__JOB__: Repeat word for word every line from the one holding "assign f1 = x4;" to the end of the material below.

=== Section Start ===

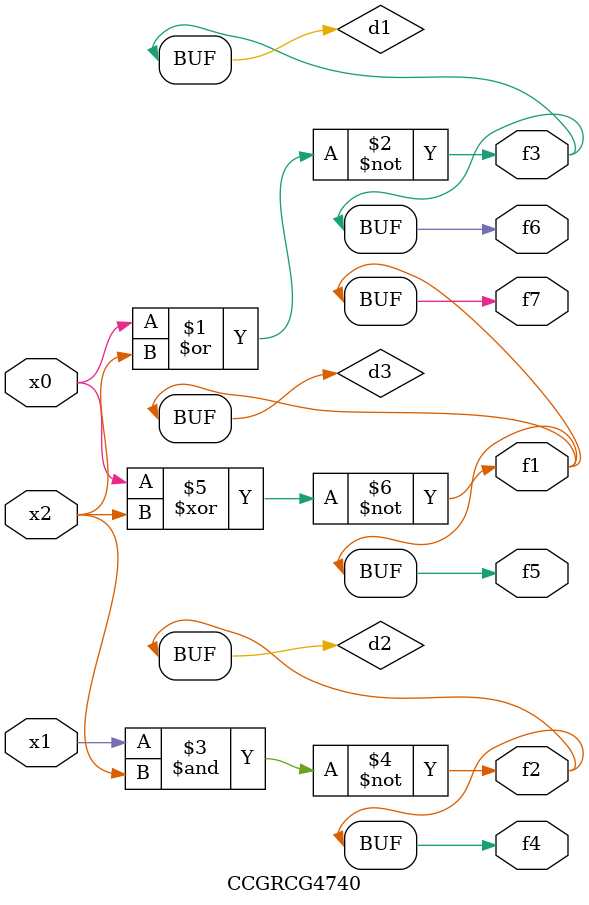
<source format=v>
module CCGRCG4740(
	input x0, x1, x2,
	output f1, f2, f3, f4, f5, f6, f7
);

	wire d1, d2, d3;

	nor (d1, x0, x2);
	nand (d2, x1, x2);
	xnor (d3, x0, x2);
	assign f1 = d3;
	assign f2 = d2;
	assign f3 = d1;
	assign f4 = d2;
	assign f5 = d3;
	assign f6 = d1;
	assign f7 = d3;
endmodule

</source>
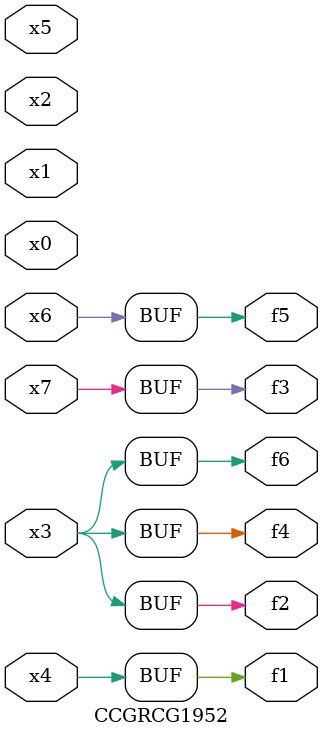
<source format=v>
module CCGRCG1952(
	input x0, x1, x2, x3, x4, x5, x6, x7,
	output f1, f2, f3, f4, f5, f6
);
	assign f1 = x4;
	assign f2 = x3;
	assign f3 = x7;
	assign f4 = x3;
	assign f5 = x6;
	assign f6 = x3;
endmodule

</source>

=== Section End ===

__WRITTEN ANSWER__:
	assign f1 = x4;
	assign f2 = x3;
	assign f3 = x7;
	assign f4 = x3;
	assign f5 = x6;
	assign f6 = x3;
endmodule

</source>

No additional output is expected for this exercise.